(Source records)
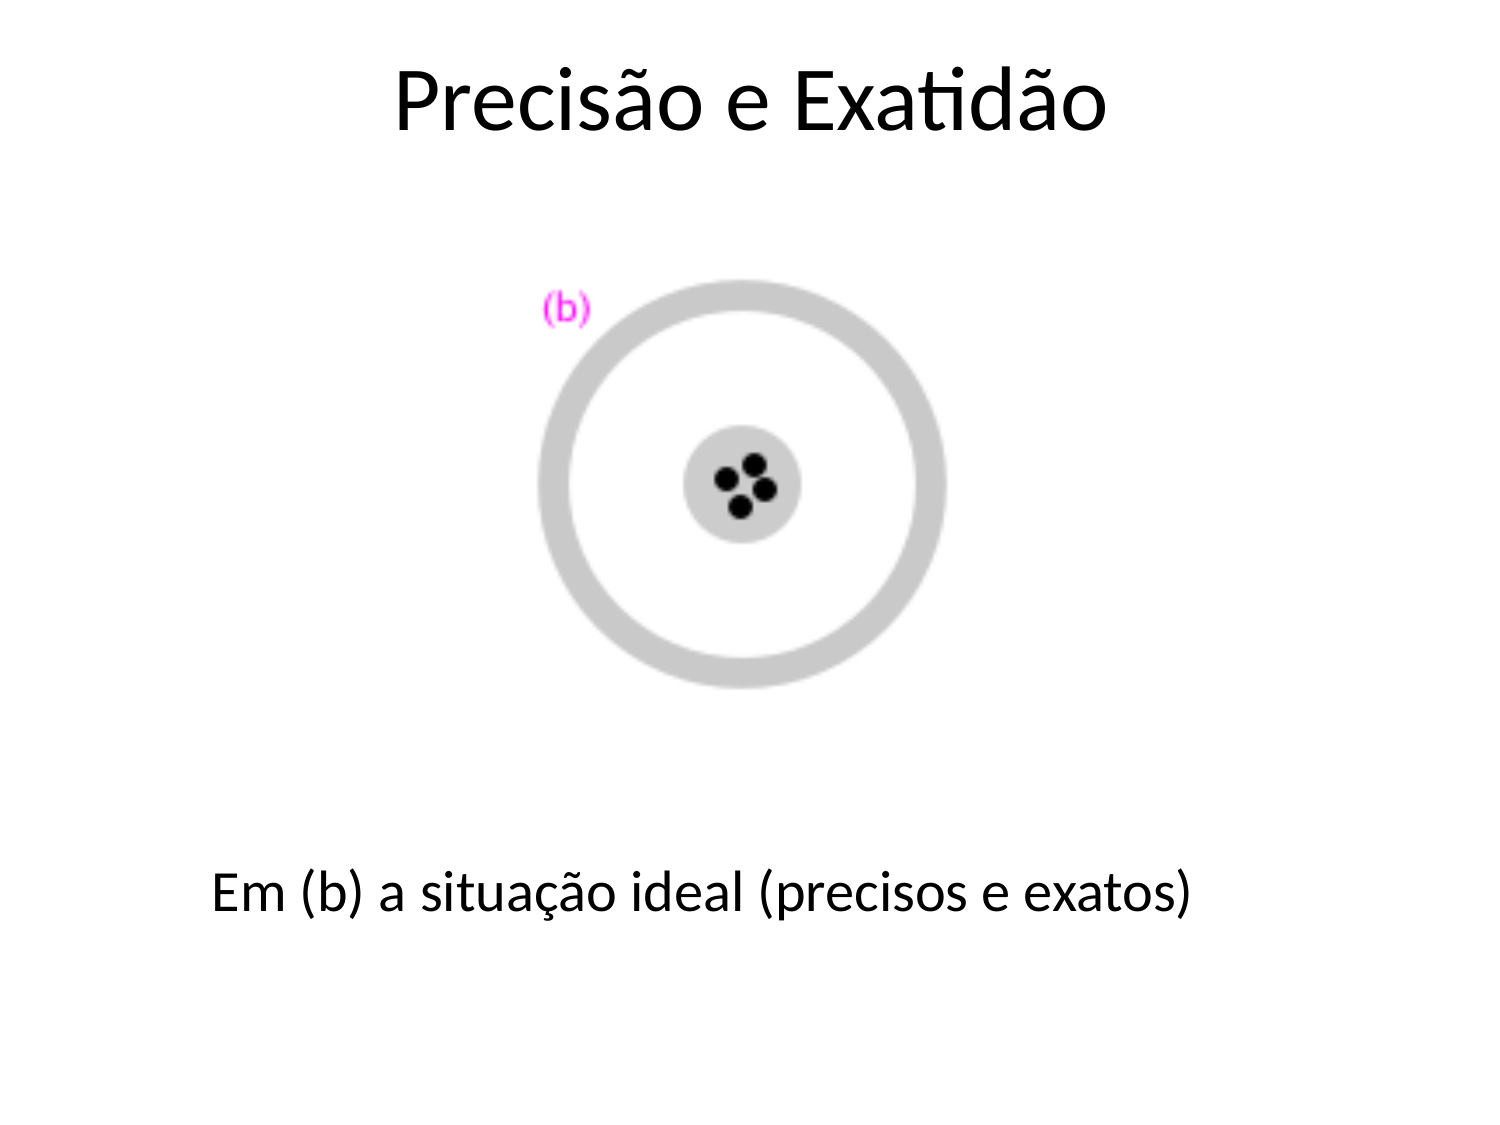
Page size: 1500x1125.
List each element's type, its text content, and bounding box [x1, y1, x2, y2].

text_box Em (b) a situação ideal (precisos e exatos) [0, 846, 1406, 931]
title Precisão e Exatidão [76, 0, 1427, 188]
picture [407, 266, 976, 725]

■ WHAT YOU WILL DO: Final part of the records: return the line that contains "List each element's" and every line after it, exactly, with no other lines added.

■ ANSWER TO THE PROBLEM:
List each element's type, its text content, and bounding box [x1, y1, x2, y2].

text_box Em (b) a situação ideal (precisos e exatos) [0, 846, 1406, 931]
title Precisão e Exatidão [76, 0, 1427, 188]
picture [407, 266, 976, 725]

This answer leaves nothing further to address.